::: Dataset entries

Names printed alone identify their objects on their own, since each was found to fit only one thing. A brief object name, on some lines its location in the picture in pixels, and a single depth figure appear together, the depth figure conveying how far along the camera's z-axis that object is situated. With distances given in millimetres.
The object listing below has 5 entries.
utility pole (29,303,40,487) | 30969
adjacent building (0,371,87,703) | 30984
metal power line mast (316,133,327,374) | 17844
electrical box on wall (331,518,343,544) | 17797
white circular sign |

::::::

* **Work item**
Quote, word for word, every line starting at the one that contains "utility pole (29,303,40,487) | 30969" and ending with the final line of the entries.

* **Expected output**
utility pole (29,303,40,487) | 30969
adjacent building (0,371,87,703) | 30984
metal power line mast (316,133,327,374) | 17844
electrical box on wall (331,518,343,544) | 17797
white circular sign |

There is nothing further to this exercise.